---- DOCUMENT EXCERPT
I don’t recommend first dates to be at a restaurant or at the movies. If you are eating, then you are committed to stay for the entire meal. I don’t like eating in front of people I don’t know. Don’t want them to ditch you after the meal and leave you with the bill.

Arrive before them, and leave after them. Don’t let them see your car. Don’t let them know which direction you are going to be driving from/to. Don’t ride with them – even if you know them. I went on a date with an old high school friend. Got in his car – horrible decision. Don’t do it.

If you have kids – protect your kids. Don’t post pictures of them on those dating sites. I will not chat with a man that has pictures of kids on his profile. Why? Because most of the time those are not even his kids. And, I want a man who is as protective of his kids as I am of mine.

I don’t answer questions about my kid either – until I get to know the person.

My Dad’s Death

November 30, 2018 my dad was heading to work. He was hit head on by another car. My dad was killed on impact. The other driver walked away from the scene with minor injuries. That guy was on four different types of drugs – including meth – at the time of the wreck. He was driving over 100mph.

I write about my dad’s death often. I know people are uncomfortable with death. But I struggle with this. I need an outlet.

I was a daddy’s girl.

I never got to tell my dad “goodbye.” It kills me daily.

Since my dad’s death, the guy that killed him has been in and out of jail numerous times. We are still waiting on the court date to hold him accountable for killing dad.

**Edit**

So, I have read through this post again – hopefully all the grammatical errors are fixed. I added some more information. I tried to keep it kind of organized – in my mind I have these millions of thoughts, and experiences spinning around.

Questions/After Thoughts

So, this was an insanely long post – I know. Thank you for reading it though.

If you have questions or comments leave a comment and I can add it into the post.

Being on Your Own

Someone asked how comfortable people are being on their own post divorce and how comfortable they were during their marriage. The responses were about half and half. Yes, I’m comfortable with living on my own. /No, I’m not comfortable.

Yes, I was comfortable being independent during my marriage./ No, I was not very independent during my marriage.

No matter how long your were married, it is probably going to take some adjusting to your new life.

When I was married, my ex worked nights and slept during the day. If I had to go to the store, majority of the time I went with my daughter while ex slept. I did not drive out of town. If I did, I knew the exact path and did not venture any from it. It took years for me to be comfortable to drive on the interstate without my anxiety paralyzing me. Being in town alone was the same story, if there were too many people I started having a panic attack.

That is why I stayed with him for so long. I could not function – or so I thought – on my own.

It takes a lot of adjusting living alone.

Silence.

The silence when my daughter was with ex drove me insane. I found myself either listening to the TV shows that she watched or sitting in the dark staring at the wall for hours.

Become comfortable with the silence. Give yourself a chance to reflect, relax, and even enjoy moments of silence. More than likely you are always going, always trying to survive. Take a moment. Breath. Relax.
--------
---- COLLECTED MATERIAL
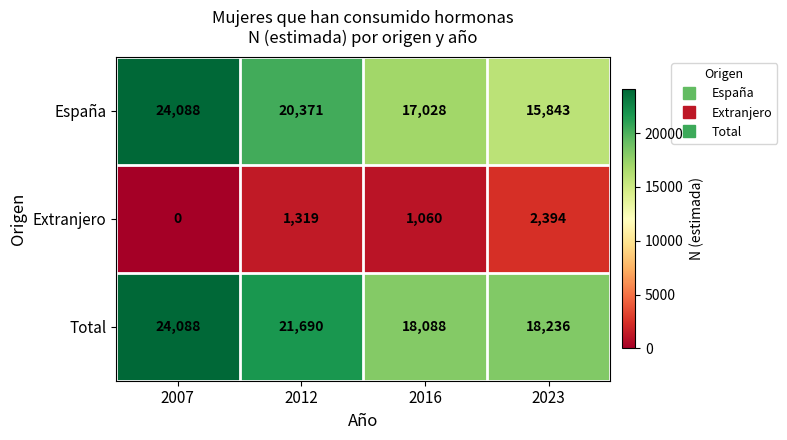

Which series has the largest range (max minus min)?

España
--------
_ACTIVITY:_ From the post on dating and life after divorce above, list each safety precaution that the paragraph beginning "Arrive before them" gives for meeting a date.

_YOUR SOLUTION:_
- Arrive before them, and leave after them.
- Don't let them see your car.
- Don't let them know which direction you are going to be driving from/to.
- Don't ride with them, even if you know them.